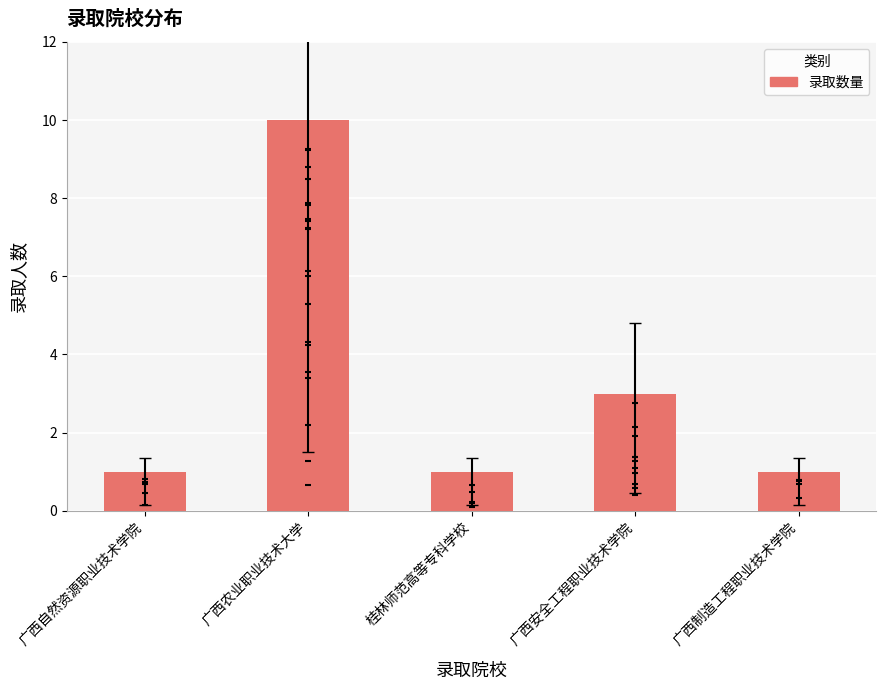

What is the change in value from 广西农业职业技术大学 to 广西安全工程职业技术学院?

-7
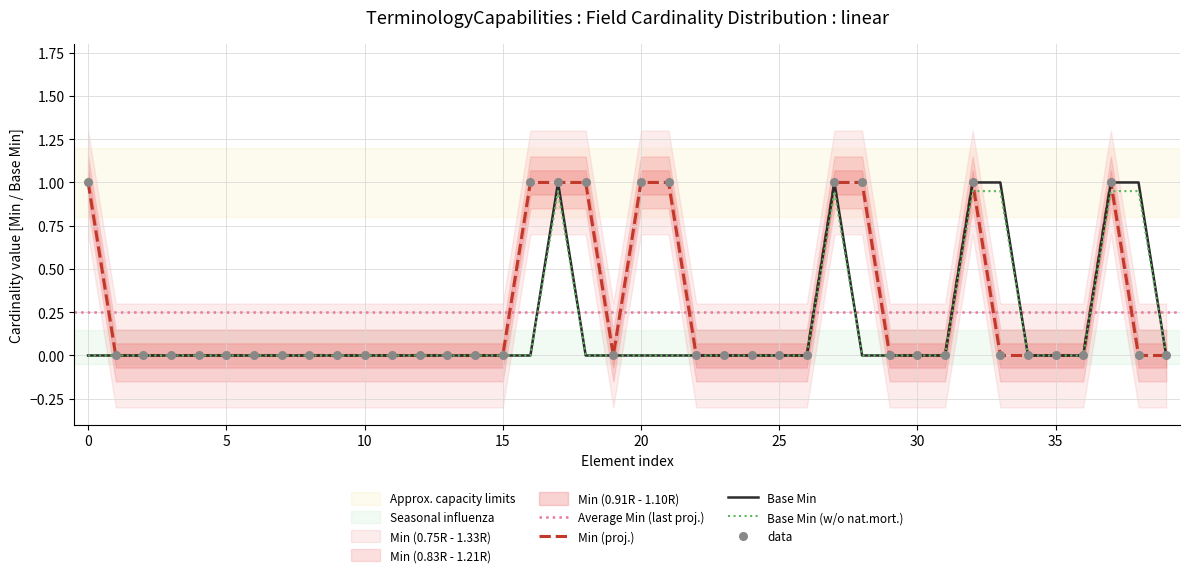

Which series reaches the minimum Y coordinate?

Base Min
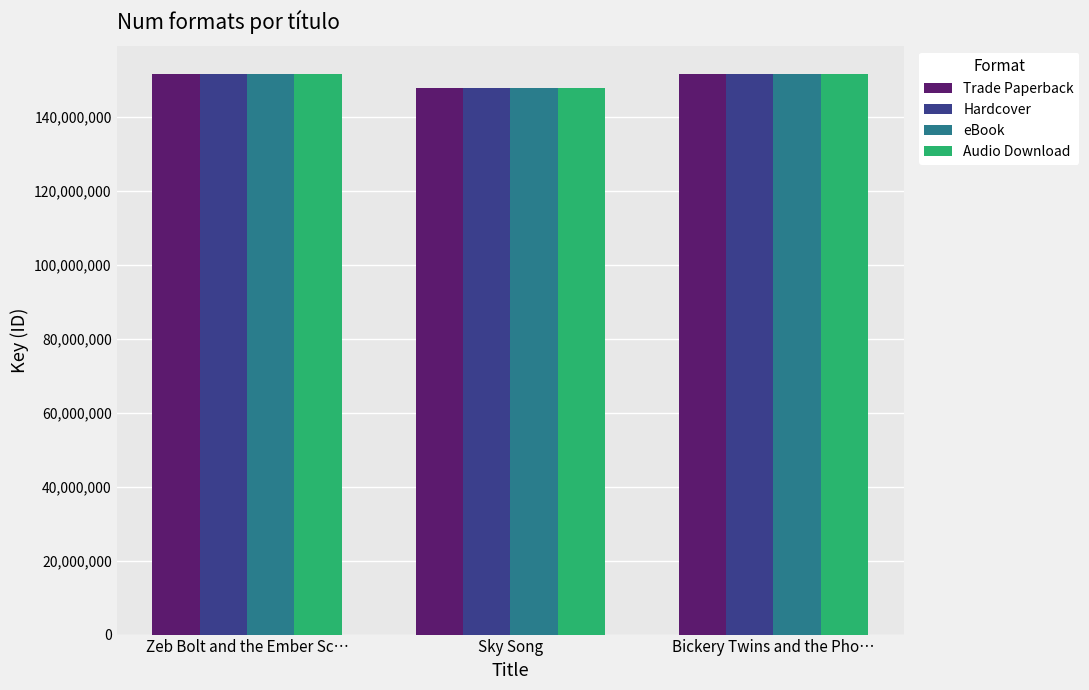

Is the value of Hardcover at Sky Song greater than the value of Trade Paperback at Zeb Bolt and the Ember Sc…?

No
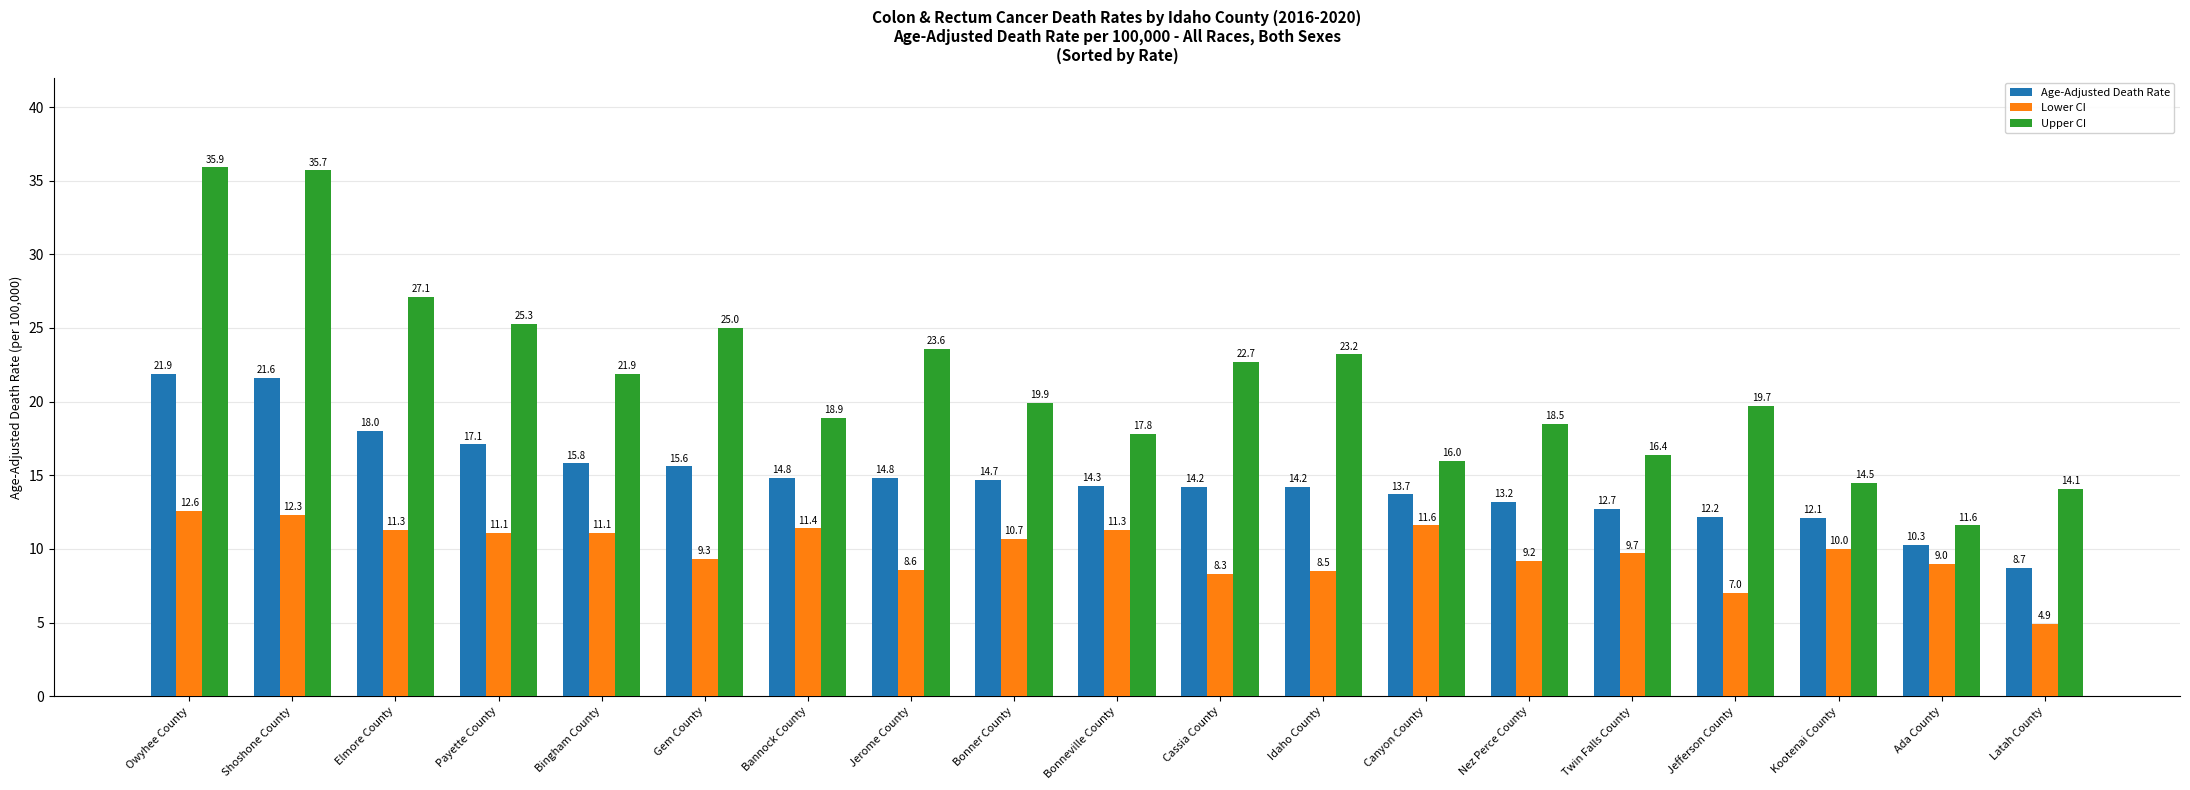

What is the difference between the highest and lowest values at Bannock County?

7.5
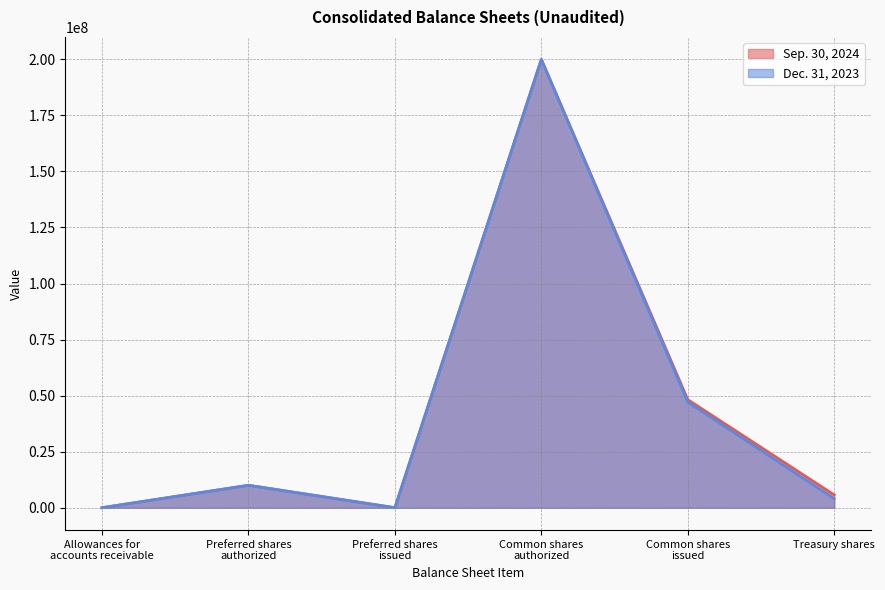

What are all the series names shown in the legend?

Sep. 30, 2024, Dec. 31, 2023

□ □ □ □ □

[THE TASK]
Pick out each line of the material that contains the word "What". Case counts.

[RESPONSE]
What is the change in value from 广西农业职业技术大学 to 广西安全工程职业技术学院?
What is the difference between the highest and lowest values at Bannock County?
What are all the series names shown in the legend?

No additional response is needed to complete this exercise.